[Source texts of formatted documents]

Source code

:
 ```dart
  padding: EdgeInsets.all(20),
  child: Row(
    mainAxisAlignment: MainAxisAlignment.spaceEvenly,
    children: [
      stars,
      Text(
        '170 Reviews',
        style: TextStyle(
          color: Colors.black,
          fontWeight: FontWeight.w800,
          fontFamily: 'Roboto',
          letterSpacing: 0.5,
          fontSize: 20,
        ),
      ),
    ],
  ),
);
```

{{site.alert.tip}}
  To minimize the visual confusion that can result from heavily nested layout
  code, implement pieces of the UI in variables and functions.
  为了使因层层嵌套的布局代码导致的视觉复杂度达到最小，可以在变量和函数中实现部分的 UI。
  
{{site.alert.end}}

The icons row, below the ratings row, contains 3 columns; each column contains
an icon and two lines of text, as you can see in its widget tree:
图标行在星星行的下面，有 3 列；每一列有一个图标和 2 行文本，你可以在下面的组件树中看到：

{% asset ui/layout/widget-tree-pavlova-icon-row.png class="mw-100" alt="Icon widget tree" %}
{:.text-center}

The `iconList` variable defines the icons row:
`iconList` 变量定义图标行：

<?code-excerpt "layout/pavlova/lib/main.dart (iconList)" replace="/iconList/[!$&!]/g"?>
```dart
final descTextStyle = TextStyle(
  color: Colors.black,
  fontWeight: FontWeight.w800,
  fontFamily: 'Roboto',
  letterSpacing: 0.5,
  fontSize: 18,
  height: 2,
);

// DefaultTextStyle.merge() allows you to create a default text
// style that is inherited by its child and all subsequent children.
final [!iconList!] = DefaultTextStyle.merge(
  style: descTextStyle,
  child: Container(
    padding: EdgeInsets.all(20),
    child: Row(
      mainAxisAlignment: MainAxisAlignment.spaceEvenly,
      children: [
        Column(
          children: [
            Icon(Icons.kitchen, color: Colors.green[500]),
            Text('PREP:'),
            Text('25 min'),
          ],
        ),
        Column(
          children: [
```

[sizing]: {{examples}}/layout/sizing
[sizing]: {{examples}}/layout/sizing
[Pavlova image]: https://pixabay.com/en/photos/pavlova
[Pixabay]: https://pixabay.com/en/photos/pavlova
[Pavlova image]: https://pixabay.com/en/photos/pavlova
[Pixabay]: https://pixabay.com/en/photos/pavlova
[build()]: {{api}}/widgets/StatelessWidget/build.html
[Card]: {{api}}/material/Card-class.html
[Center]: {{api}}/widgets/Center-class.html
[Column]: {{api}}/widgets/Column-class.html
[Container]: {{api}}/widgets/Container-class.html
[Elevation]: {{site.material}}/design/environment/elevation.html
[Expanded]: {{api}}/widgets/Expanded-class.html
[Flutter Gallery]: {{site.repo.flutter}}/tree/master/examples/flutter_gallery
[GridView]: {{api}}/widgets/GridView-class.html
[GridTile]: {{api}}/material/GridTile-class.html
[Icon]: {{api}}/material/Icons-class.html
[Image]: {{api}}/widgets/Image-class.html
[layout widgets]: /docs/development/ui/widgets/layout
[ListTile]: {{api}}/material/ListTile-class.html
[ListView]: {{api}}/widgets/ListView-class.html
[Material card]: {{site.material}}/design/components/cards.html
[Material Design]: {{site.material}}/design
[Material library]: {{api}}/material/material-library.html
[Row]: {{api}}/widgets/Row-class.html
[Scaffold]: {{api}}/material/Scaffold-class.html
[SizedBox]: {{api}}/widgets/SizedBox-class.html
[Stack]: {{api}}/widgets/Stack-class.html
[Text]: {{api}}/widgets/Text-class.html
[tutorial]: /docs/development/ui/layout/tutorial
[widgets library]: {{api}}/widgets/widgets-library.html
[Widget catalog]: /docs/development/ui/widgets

● **REQUIRED WORK**: Look through the records above for the string "spaceEvenly", then copy every line that has it.

● **ANSWER BOX**:
    mainAxisAlignment: MainAxisAlignment.spaceEvenly,
      mainAxisAlignment: MainAxisAlignment.spaceEvenly,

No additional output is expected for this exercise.